Core Concepts
We present two policy gradient-based algorithms that achieve improved regret bounds compared to the state-of-the-art for infinite horizon average reward Markov Decision Processes with general policy parameterization.
Abstract
The paper presents two policy gradient-based algorithms for solving infinite horizon average reward Markov Decision Processes (MDPs) with general policy parameterization.
Key highlights:
The first algorithm employs implicit gradient transport for variance reduction, achieving a regret bound of order ~O(T^{3/5}).

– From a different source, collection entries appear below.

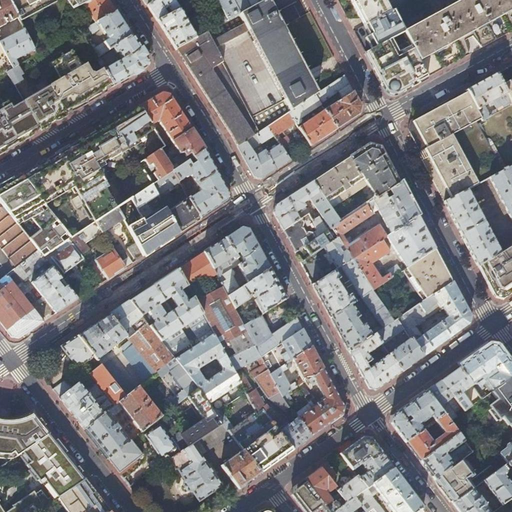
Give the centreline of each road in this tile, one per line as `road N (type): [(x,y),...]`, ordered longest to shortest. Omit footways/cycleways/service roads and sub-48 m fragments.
road 1 (residential): [(251,201),(11,361)]
road 2 (residential): [(366,418),(251,201)]
road 3 (residential): [(382,119),(493,325)]
road 4 (residential): [(0,171),(173,69)]
road 5 (residential): [(11,361),(129,511)]
road 6 (residential): [(366,418),(493,325)]
road 7 (residential): [(382,119),(251,201)]
road 8 (residential): [(251,201),(173,69)]
road 9 (residential): [(511,49),(382,119)]
road 10 (residential): [(319,0),(382,119)]
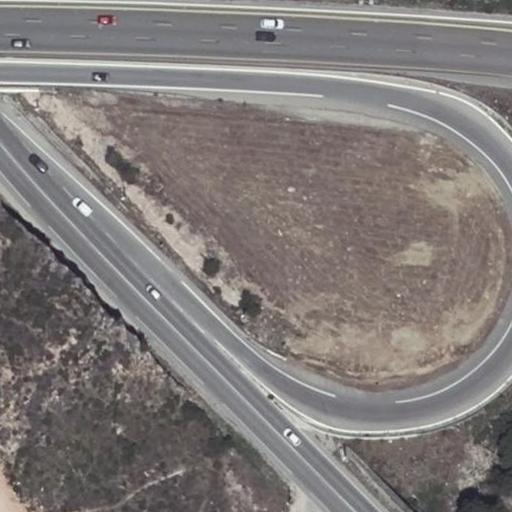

The second algorithm utilizes a Hessian-based technique, attaining a regret bound of order ~O(√T), which is optimal.
These results significantly improve upon the existing state-of-the-art regret bound of ~O(T^{3/4}).
The authors address technical challenges in adapting variance reduction techniques from the discounted reward setup to the average reward setup.
The algorithms only require sampling a single trajectory per iteration and have similar memory and computational complexity to Hessian-free methods.
The paper first provides an overview of related work in policy gradient methods for discounted reward MDPs and model-based/tabular approaches for average reward MDPs. It then introduces the problem setup and key assumptions.
The two proposed algorithms are then described in detail:
Parameterized Policy Gradient with Implicit Gradient Transport:
Utilizes implicit gradient transport for variance reduction without requiring importance sampling or curvature information.
Achieves a regret bound of order ~O(T^{3/5}).
Parameterized Hessian-aided Policy Gradient:
Incorporates second-order information via Hessian estimates.
Attains a regret bound of order ~O(√T), which is optimal.
The paper provides a detailed proof outline, establishing key lemmas on the properties of the gradient and Hessian estimators, as well as bounds on the expected regret for both algorithms.